Task requirements
Once the line containing "Confira a agenda e" is found in the records below, return it and each following line exactly, up to and including the line containing "Je n'arrive pas à faire vérifier mon mobile", and nothing else.

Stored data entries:
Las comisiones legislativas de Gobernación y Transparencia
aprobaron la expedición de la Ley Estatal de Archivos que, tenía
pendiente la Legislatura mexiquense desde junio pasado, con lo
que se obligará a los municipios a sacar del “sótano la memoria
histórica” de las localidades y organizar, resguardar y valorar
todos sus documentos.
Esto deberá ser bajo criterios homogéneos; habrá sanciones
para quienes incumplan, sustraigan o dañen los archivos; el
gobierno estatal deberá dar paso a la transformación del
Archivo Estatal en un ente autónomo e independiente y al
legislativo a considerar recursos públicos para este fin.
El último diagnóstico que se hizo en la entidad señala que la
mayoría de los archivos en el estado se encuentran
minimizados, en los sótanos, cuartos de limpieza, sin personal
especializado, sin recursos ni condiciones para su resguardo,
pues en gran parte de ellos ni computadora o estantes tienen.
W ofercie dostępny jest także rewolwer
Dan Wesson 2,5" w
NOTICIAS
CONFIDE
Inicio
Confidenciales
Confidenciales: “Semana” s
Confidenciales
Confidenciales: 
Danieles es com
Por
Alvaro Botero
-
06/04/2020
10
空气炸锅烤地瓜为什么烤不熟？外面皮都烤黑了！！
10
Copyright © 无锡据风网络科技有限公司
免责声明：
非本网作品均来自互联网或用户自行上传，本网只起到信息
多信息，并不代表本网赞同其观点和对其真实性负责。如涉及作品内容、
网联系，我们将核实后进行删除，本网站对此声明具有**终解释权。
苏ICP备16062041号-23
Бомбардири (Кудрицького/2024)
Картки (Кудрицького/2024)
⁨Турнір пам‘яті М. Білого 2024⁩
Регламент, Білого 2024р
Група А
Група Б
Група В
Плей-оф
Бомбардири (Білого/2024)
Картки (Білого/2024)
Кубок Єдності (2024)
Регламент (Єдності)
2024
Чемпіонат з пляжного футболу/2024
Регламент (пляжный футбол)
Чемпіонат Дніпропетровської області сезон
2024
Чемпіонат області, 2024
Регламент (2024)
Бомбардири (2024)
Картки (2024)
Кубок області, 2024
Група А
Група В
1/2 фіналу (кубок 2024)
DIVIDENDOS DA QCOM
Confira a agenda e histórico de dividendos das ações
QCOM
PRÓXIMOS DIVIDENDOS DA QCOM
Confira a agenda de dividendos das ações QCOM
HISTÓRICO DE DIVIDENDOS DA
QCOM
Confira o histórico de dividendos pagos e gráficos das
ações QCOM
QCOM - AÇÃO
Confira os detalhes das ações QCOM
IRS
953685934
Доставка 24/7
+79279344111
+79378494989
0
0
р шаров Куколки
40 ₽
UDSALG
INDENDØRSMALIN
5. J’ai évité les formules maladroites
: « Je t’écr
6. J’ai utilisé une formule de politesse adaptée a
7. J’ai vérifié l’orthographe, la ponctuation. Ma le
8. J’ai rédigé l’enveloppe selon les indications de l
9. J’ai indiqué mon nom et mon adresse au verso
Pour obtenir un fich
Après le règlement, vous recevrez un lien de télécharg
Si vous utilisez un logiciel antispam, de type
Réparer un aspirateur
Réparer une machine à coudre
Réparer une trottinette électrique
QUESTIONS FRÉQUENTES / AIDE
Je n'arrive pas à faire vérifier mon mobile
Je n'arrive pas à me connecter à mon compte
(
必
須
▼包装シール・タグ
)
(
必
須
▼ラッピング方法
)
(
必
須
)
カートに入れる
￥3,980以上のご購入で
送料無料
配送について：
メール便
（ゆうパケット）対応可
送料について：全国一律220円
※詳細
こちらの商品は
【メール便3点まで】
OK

Written response
Confira a agenda e histórico de dividendos das ações
QCOM
PRÓXIMOS DIVIDENDOS DA QCOM
Confira a agenda de dividendos das ações QCOM
HISTÓRICO DE DIVIDENDOS DA
QCOM
Confira o histórico de dividendos pagos e gráficos das
ações QCOM
QCOM - AÇÃO
Confira os detalhes das ações QCOM
IRS
953685934
Доставка 24/7
+79279344111
+79378494989
0
0
р шаров Куколки
40 ₽
UDSALG
INDENDØRSMALIN
5. J’ai évité les formules maladroites
: « Je t’écr
6. J’ai utilisé une formule de politesse adaptée a
7. J’ai vérifié l’orthographe, la ponctuation. Ma le
8. J’ai rédigé l’enveloppe selon les indications de l
9. J’ai indiqué mon nom et mon adresse au verso
Pour obtenir un fich
Après le règlement, vous recevrez un lien de télécharg
Si vous utilisez un logiciel antispam, de type
Réparer un aspirateur
Réparer une machine à coudre
Réparer une trottinette électrique
QUESTIONS FRÉQUENTES / AIDE
Je n'arrive pas à faire vérifier mon mobile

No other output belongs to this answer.